# Model Training
* This notebook will be used for conducting training of the model. Things may not mesh 100% here yet

In [1]:
import torch
from torchtext.data.utils import get_tokenizer
import sys
import time

from torch.utils.tensorboard import SummaryWriter

import pandas as pd
import numpy as np

from transformer import Transformer # our "custom" transformer implementation

sys.path.append("datasets/alpaca")
from alpaca_dataset import Alpaca_Dataset # custom dataset class

In [2]:
# use nvidia-smi to find open GPUs
device = torch.device(7)

### Get Data
* Vocab and datasets prepared in [data_preparation.ipynb](data_preparation.ipynb)

In [4]:
tokenizer = get_tokenizer('spacy', language='en_core_web_sm')
vocab = torch.load('vocabs/alpaca/vocab.pth')
vocab_token_dict = vocab.get_stoi()
pad_token = vocab_token_dict['<pad>']
unknown_token = vocab_token_dict['<unk>']
text_pipeline = lambda x: vocab(tokenizer(x))

# train_dataset = torch.load("datasets/alpaca/train_dataset.pth")
# train_loader = torch.utils.data.DataLoader(train_dataset, batch_size=4, shuffle=True)

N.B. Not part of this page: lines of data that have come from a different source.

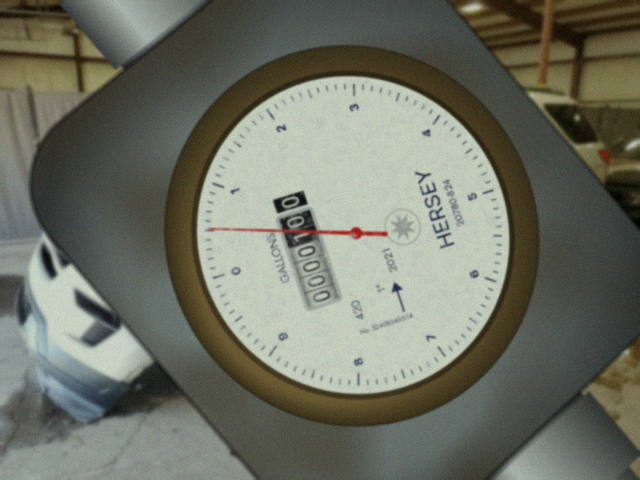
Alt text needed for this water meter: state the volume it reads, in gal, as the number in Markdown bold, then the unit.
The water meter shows **100.5** gal
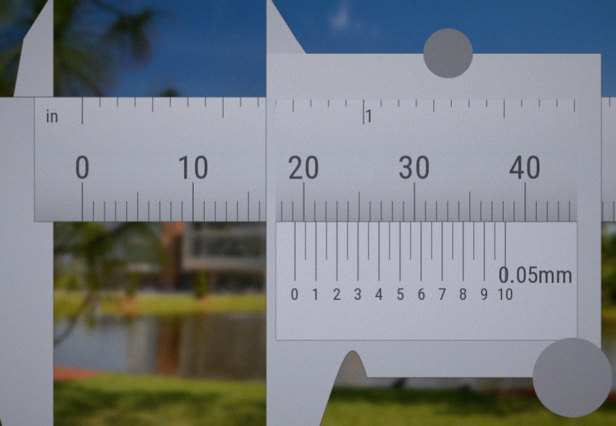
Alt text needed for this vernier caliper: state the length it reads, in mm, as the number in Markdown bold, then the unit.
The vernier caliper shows **19.2** mm
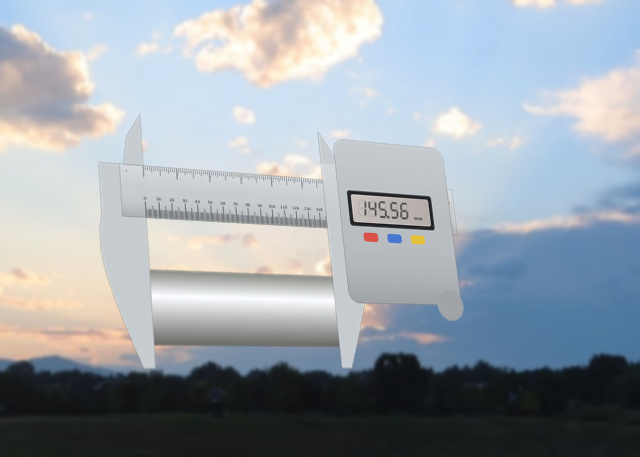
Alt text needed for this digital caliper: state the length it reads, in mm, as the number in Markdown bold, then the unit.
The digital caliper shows **145.56** mm
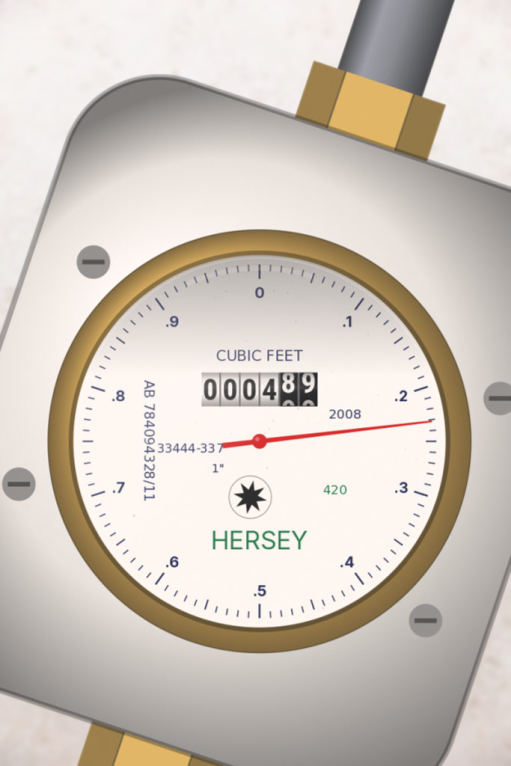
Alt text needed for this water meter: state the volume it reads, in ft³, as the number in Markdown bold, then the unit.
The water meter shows **489.23** ft³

# test_dataset = torch.load("datasets/alpaca/test_dataset.pth")
# test_loader = torch.utils.data.DataLoader(test_dataset, batch_size=4, shuffle=True)

dataset = torch.load("datasets/alpaca/train_dataset.pth")
loader = torch.utils.data.DataLoader(dataset, batch_size=4, shuffle=True)

### Masking Function
* This function ensures that every word in the decoder can only be influenced by tokens from the encoder and tokens that come before it in the expected target

In [5]:
def create_mask(source, target):
    source_mask = ((source != pad_token) & (source != unknown_token)).unsqueeze(1)
    
    target_mask = ((target != pad_token) & (target != unknown_token)).unsqueeze(1)
    size = target.size(1) # get seq_len for matrix
    nopeak_mask = np.triu(np.ones([1, size, size]), k=1).astype('uint8')
    nopeak_mask = torch.autograd.Variable(torch.from_numpy(nopeak_mask) == 0)
    target_mask = target_mask & nopeak_mask
    
    return source_mask, target_mask

### Model Parameters

In [6]:
d_model = 512
heads = 8
N = 6
src_vocab = len(vocab)
model = Transformer(len(vocab), len(vocab), d_model, N, heads).to(device)
offset = 440
model.load_state_dict(torch.load(f"models/alpaca_train_{offset}_epoch.pt"))
# for p in model.parameters():
#     if p.dim() > 1:
#         torch.nn.init.xavier_uniform_(p)

# this code is very important! It initialises the parameters with a
# range of values that stops the signal fading or getting too big.
# See https://andyljones.tumblr.com/post/110998971763/an-explanation-of-xavier-initialization for a mathematical explanation.
optim = torch.optim.Adam(model.parameters(), lr=0.0001, betas=(0.9, 0.98), eps=1e-9)

AssertionError: Torch not compiled with CUDA enabled

### Model Training
* This section is where the majority of current work lies. This training block was designed for a translation task, but we are looking to do next-word prediction. The source and target likely need to be something where the source is the text sequence so far and the target is the next word

In [7]:
def train_model(epochs, print_every=100):
    
    train_writer = SummaryWriter(log_dir="runs/exp3")
    
    model.train()
    
    start = time.time()
    temp = start
    
    total_loss = 0
    
    for epoch in range(epochs):
            
        for idx, (question, answer) in enumerate(loader): 
            src = question
            trg = answer

            # the answer we input has all words except
            # the last, as it is using each word to predict the next
            trg_input = trg[:, :-1]

            # the words we are trying to predict
            targets = trg[:, 1:].contiguous().view(-1).to(device)

            # create function to make masks using mask code above
            src_mask, trg_mask = create_mask(src, trg_input)

            src, trg_input, src_mask, trg_mask = src.to(device), trg_input.to(device), src_mask.to(device), trg_mask.to(device)

            preds = model(src, trg_input, src_mask, trg_mask)

            optim.zero_grad()

            loss = torch.nn.functional.cross_entropy(preds.view(-1, preds.size(-1)), targets, ignore_index=pad_token)
            loss.backward()
            optim.step()

            total_loss += loss.item()
            if (idx + 1) % print_every == 0:
                loss_avg = total_loss / print_every
                train_writer.add_scalar('Loss/train', loss_avg, (epoch+(offset-400))*len(loader) + idx)
                print("time = %dm, epoch %d, iter = %d, loss = %.3f, %ds per %d iters" % ((time.time() - start) // 60,
                epoch + 1, idx + 1, loss_avg, time.time() - temp, print_every))
                total_loss = 0
                temp = time.time()
train_model(20)

NameError: name 'model' is not defined

In [None]:
# torch.save(model.state_dict(), "models/alpaca_train_460_epoch.pt")